Da quando ho messo piede in India, mi sento trasportata in una società più vecchia di me e ho la sensazione di poterla spiare in silenzio, è un privilegio che devo saper cogliere al meglio perciò faccio enorme attenzione alle regole e alle convenzioni, rispettando tutto quello che mi dicono; chi sono io per giudicare? Sono qui per apprendere che la diversità culturale è un pozzo profondissimo di sapere in cui è possibile entrare facendo però attenzione a non disturbare chi vi dimora, ricordando che, in profondità, la luce potrebbe mancare, che tastando le pareti si potrebbe affondare le mani nel muschio, che zanzare, insetti e volatili potrebbero spaventarti e sfiorarti mentre, scalino dopo scalino, ti addentri nell’enormità dell’ignoto. La diversità è bella perché alla fine del pozzo potresti scorgere la calma spiaggia di una distesa oceanica in cui puoi godere di pace e silenzio mentre, tra le foglie di un loto al centro dell’oceano, ondeggi e ti fai cullare dall’acqua e dal canto degli uccelli.

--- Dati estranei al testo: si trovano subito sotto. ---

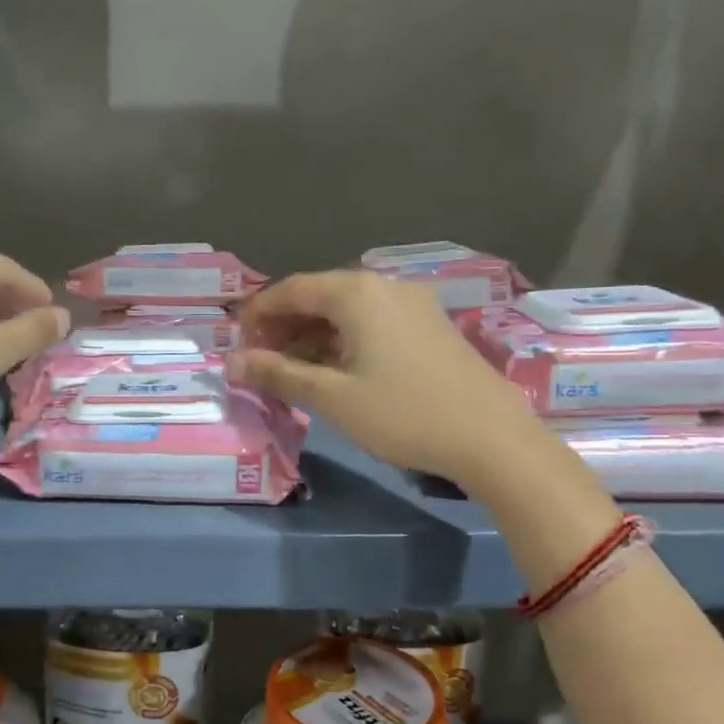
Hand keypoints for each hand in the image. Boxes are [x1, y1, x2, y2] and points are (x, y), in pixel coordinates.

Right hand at [230, 271, 529, 485]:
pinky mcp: (431, 325)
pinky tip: (336, 367)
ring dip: (314, 333)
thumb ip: (278, 374)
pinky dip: (345, 338)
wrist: (492, 437)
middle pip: (320, 295)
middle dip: (285, 324)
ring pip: (348, 309)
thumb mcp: (332, 397)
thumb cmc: (403, 414)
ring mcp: (413, 303)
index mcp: (357, 293)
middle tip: (260, 358)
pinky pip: (373, 321)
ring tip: (291, 367)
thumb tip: (232, 362)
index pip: (292, 289)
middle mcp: (384, 286)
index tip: (236, 341)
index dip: (258, 312)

Il pranzo è squisito, per mia fortuna la maggior parte dei piatti sono vegetariani e posso godermi ogni singolo thali; scendo a compromessi con le spezie e il piccante e mi costringo a ordinare un’altra birra. L’unico ventilatore al soffitto fa quel che può ma non basta a rendere l’aria respirabile, nonostante tutto non vedo l’ora di andare via. Chiedo il conto, pago, raccolgo il resto e la ricevuta e raggiungo la macchina gialla che mi aspetta dall’altro lato della strada. Appena mi sistemo sul sedile posteriore apro le mani per fare un conto della spesa, osservo con sorpresa che la ricevuta è un pezzo di carta con quattro numeri in colonna mentre Gandhi ricambia il mio sorriso sulla destra delle mie 500 rupie color oliva e giallo.
E cosi, a pancia piena, sono pronta per la Humayun Tomb.